## Your goal
Return the listing below unchanged, minus its pictures.

## Information supplied
◇ ◇ ◇ ◇ ◇
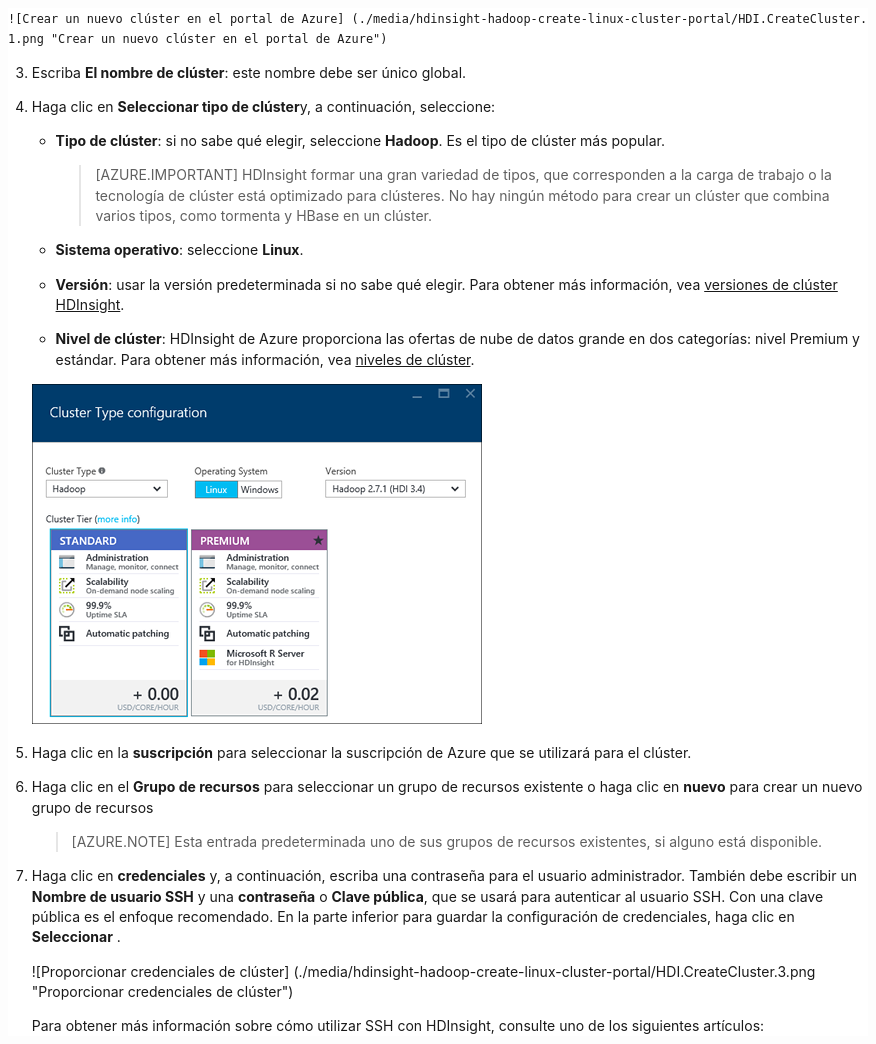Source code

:     ![Crear un nuevo clúster en el portal de Azure] (./media/hdinsight-hadoop-create-linux-cluster-portal/HDI.CreateCluster.1.png "Crear un nuevo clúster en el portal de Azure")
3. Escriba **El nombre de clúster**: este nombre debe ser único global.
4. Haga clic en **Seleccionar tipo de clúster**y, a continuación, seleccione:

    - **Tipo de clúster**: si no sabe qué elegir, seleccione **Hadoop**. Es el tipo de clúster más popular.

        > [AZURE.IMPORTANT] HDInsight formar una gran variedad de tipos, que corresponden a la carga de trabajo o la tecnología de clúster está optimizado para clústeres. No hay ningún método para crear un clúster que combina varios tipos, como tormenta y HBase en un clúster. 

    - **Sistema operativo**: seleccione **Linux**.
    - **Versión**: usar la versión predeterminada si no sabe qué elegir. Para obtener más información, vea [versiones de clúster HDInsight](hdinsight-component-versioning.md).
    - **Nivel de clúster**: HDInsight de Azure proporciona las ofertas de nube de datos grande en dos categorías: nivel Premium y estándar. Para obtener más información, vea [niveles de clúster](hdinsight-hadoop-provision-linux-clusters.md#cluster-tiers).
    
    ![Configuración de nivel de HDInsight premium](./media/hdinsight-hadoop-provision-linux-clusters/hdinsight-cluster-type-configuration.png)

4. Haga clic en la **suscripción** para seleccionar la suscripción de Azure que se utilizará para el clúster.

5. Haga clic en el **Grupo de recursos** para seleccionar un grupo de recursos existente o haga clic en **nuevo** para crear un nuevo grupo de recursos

    > [AZURE.NOTE] Esta entrada predeterminada uno de sus grupos de recursos existentes, si alguno está disponible.

6. Haga clic en **credenciales** y, a continuación, escriba una contraseña para el usuario administrador. También debe escribir un **Nombre de usuario SSH** y una **contraseña** o **Clave pública**, que se usará para autenticar al usuario SSH. Con una clave pública es el enfoque recomendado. En la parte inferior para guardar la configuración de credenciales, haga clic en **Seleccionar** .

    ![Proporcionar credenciales de clúster] (./media/hdinsight-hadoop-create-linux-cluster-portal/HDI.CreateCluster.3.png "Proporcionar credenciales de clúster")

    Para obtener más información sobre cómo utilizar SSH con HDInsight, consulte uno de los siguientes artículos:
◇ ◇ ◇ ◇ ◇
## Result below
Source code

:     ![Crear un nuevo clúster en el portal de Azure] (./media/hdinsight-hadoop-create-linux-cluster-portal/HDI.CreateCluster.1.png "Crear un nuevo clúster en el portal de Azure")
3. Escriba **El nombre de clúster**: este nombre debe ser único global.
4. Haga clic en **Seleccionar tipo de clúster**y, a continuación, seleccione:

    - **Tipo de clúster**: si no sabe qué elegir, seleccione **Hadoop**. Es el tipo de clúster más popular.

        > [AZURE.IMPORTANT] HDInsight formar una gran variedad de tipos, que corresponden a la carga de trabajo o la tecnología de clúster está optimizado para clústeres. No hay ningún método para crear un clúster que combina varios tipos, como tormenta y HBase en un clúster. 

    - **Sistema operativo**: seleccione **Linux**.
    - **Versión**: usar la versión predeterminada si no sabe qué elegir. Para obtener más información, vea [versiones de clúster HDInsight](hdinsight-component-versioning.md).
    - **Nivel de clúster**: HDInsight de Azure proporciona las ofertas de nube de datos grande en dos categorías: nivel Premium y estándar. Para obtener más información, vea [niveles de clúster](hdinsight-hadoop-provision-linux-clusters.md#cluster-tiers).
    
    ![Configuración de nivel de HDInsight premium](./media/hdinsight-hadoop-provision-linux-clusters/hdinsight-cluster-type-configuration.png)

4. Haga clic en la **suscripción** para seleccionar la suscripción de Azure que se utilizará para el clúster.

5. Haga clic en el **Grupo de recursos** para seleccionar un grupo de recursos existente o haga clic en **nuevo** para crear un nuevo grupo de recursos

    > [AZURE.NOTE] Esta entrada predeterminada uno de sus grupos de recursos existentes, si alguno está disponible.

6. Haga clic en **credenciales** y, a continuación, escriba una contraseña para el usuario administrador. También debe escribir un **Nombre de usuario SSH** y una **contraseña** o **Clave pública**, que se usará para autenticar al usuario SSH. Con una clave pública es el enfoque recomendado. En la parte inferior para guardar la configuración de credenciales, haga clic en **Seleccionar** .

    ![Proporcionar credenciales de clúster] (./media/hdinsight-hadoop-create-linux-cluster-portal/HDI.CreateCluster.3.png "Proporcionar credenciales de clúster")

    Para obtener más información sobre cómo utilizar SSH con HDInsight, consulte uno de los siguientes artículos:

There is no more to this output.